• **Assignment**: Restate the full listing word for word and leave the pictures out.

• **Given material**:
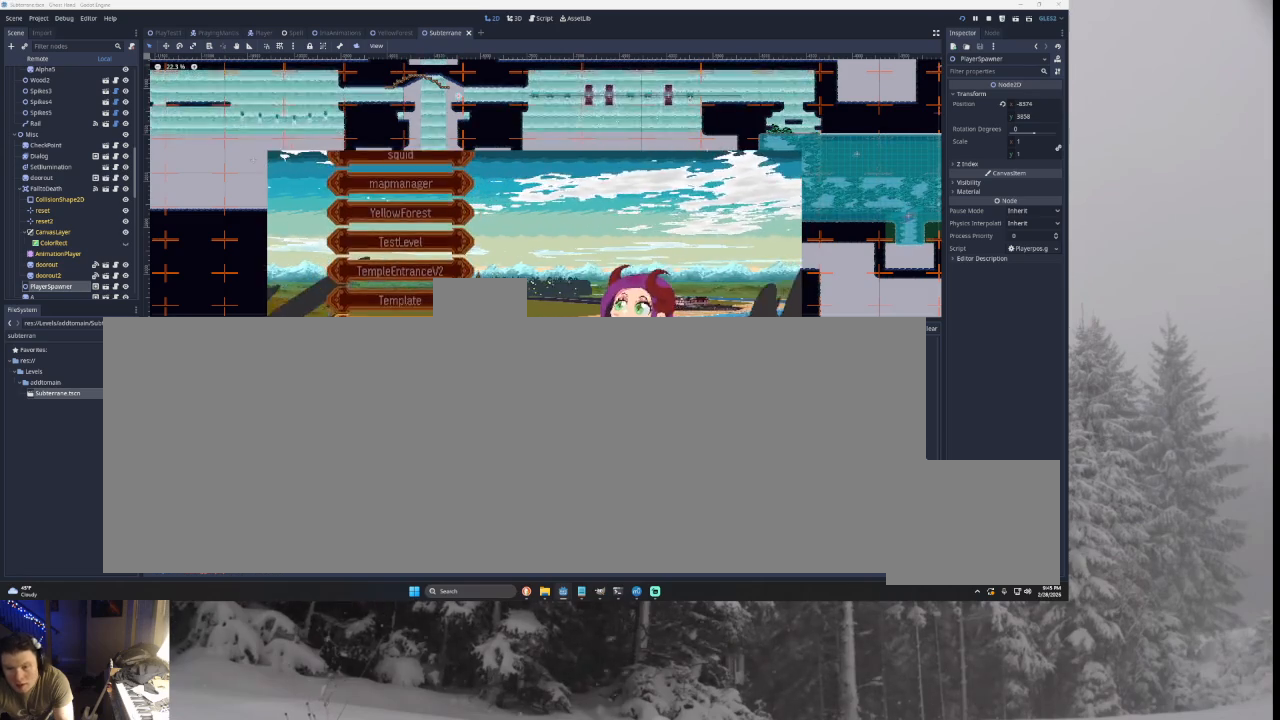
{"buttons": [], "left_stick": "center", "right_stick": "center", "events": [[67, "left_stick", "center"], [300, "left_stick", "up"], [400, "left_stick", "center"]]}
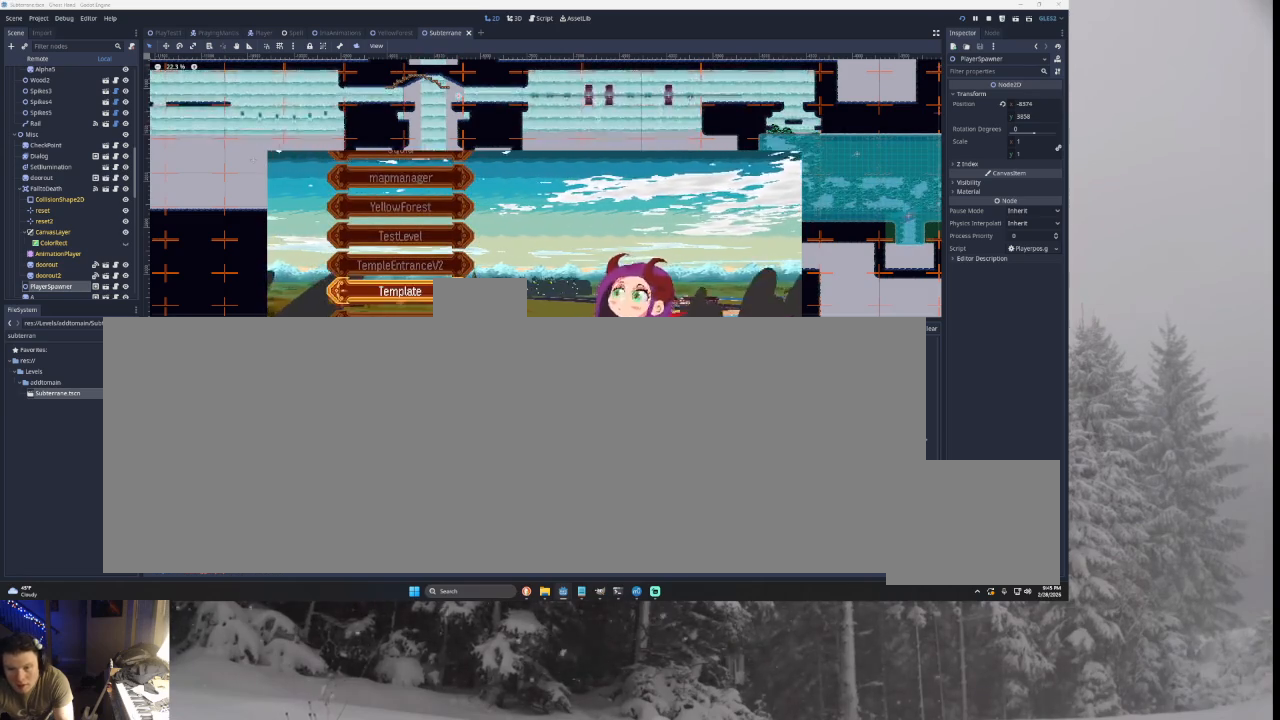
{"buttons": [], "left_stick": "center", "right_stick": "center", "events": [[67, "left_stick", "down"], [200, "left_stick", "center"], [267, "left_stick", "down"], [367, "left_stick", "center"]]}
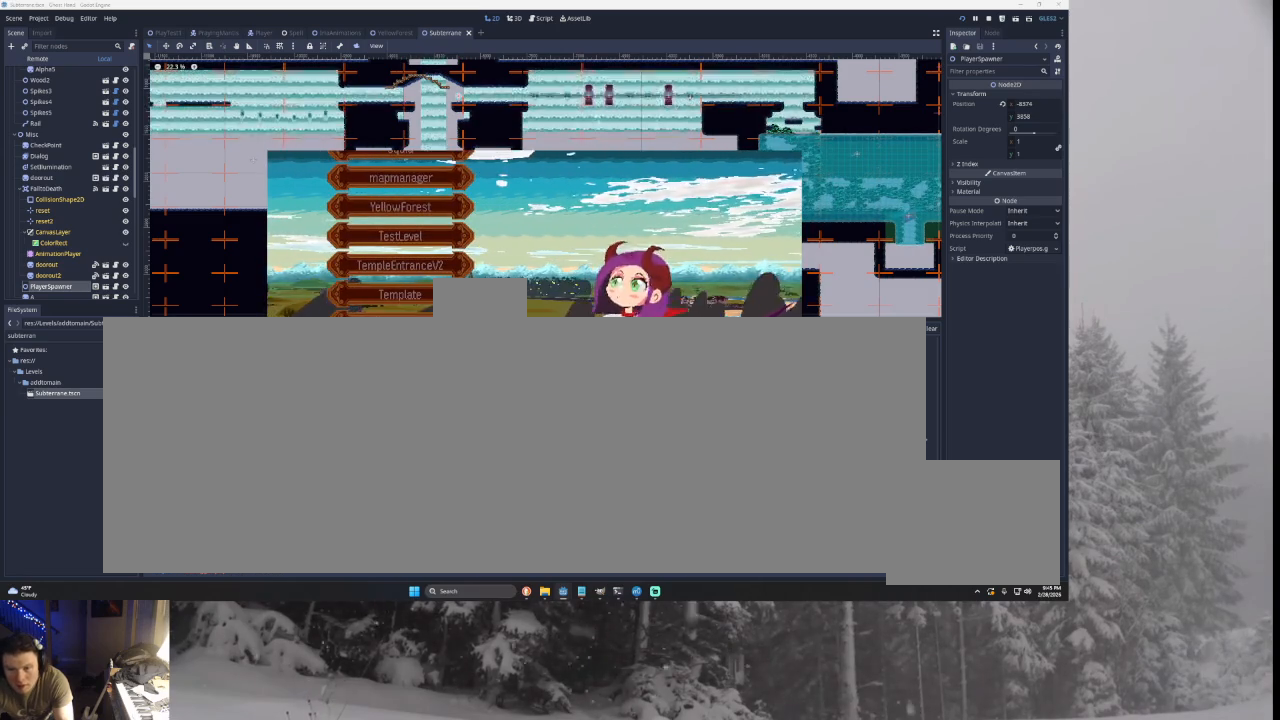
{"buttons": [], "left_stick": "up", "right_stick": "center", "events": [[133, "left_stick", "up"], [200, "left_stick", "center"], [300, "left_stick", "up"]]}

• **Solution for this exercise**:
{"buttons": [], "left_stick": "center", "right_stick": "center", "events": [[67, "left_stick", "center"], [300, "left_stick", "up"], [400, "left_stick", "center"]]}
{"buttons": [], "left_stick": "center", "right_stick": "center", "events": [[67, "left_stick", "down"], [200, "left_stick", "center"], [267, "left_stick", "down"], [367, "left_stick", "center"]]}
{"buttons": [], "left_stick": "up", "right_stick": "center", "events": [[133, "left_stick", "up"], [200, "left_stick", "center"], [300, "left_stick", "up"]]}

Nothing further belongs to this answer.